ABOUT THIS EXERCISE: Repeat the lines of the data exactly and exclude any picture among them.

#### INPUT RECORDS ####

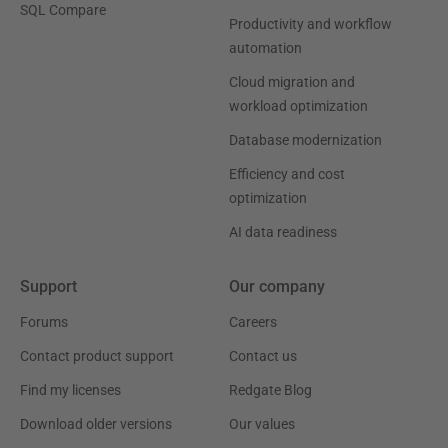
SQL Compare
Productivity and workflow
automation
Cloud migration and
workload optimization
Database modernization
Efficiency and cost
optimization
AI data readiness
Support
Our company
Forums
Careers
Contact product support
Contact us
Find my licenses
Redgate Blog
Download older versions
Our values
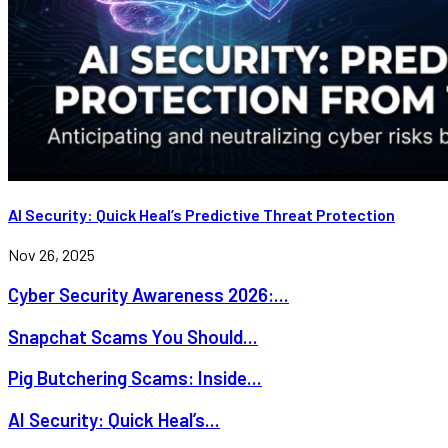
AI Security: Quick Heal’s Predictive Threat Protection
Nov 26, 2025
Cyber Security Awareness 2026:...
Snapchat Scams You Should...
Pig Butchering Scams: Inside...
AI Security: Quick Heal’s...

####

FINAL ANSWER:
SQL Compare
Productivity and workflow
automation
Cloud migration and
workload optimization
Database modernization
Efficiency and cost
optimization
AI data readiness
Support
Our company
Forums
Careers
Contact product support
Contact us
Find my licenses
Redgate Blog
Download older versions
Our values
AI Security: Quick Heal’s Predictive Threat Protection
Nov 26, 2025
Cyber Security Awareness 2026:...
Snapchat Scams You Should...
Pig Butchering Scams: Inside...
AI Security: Quick Heal’s...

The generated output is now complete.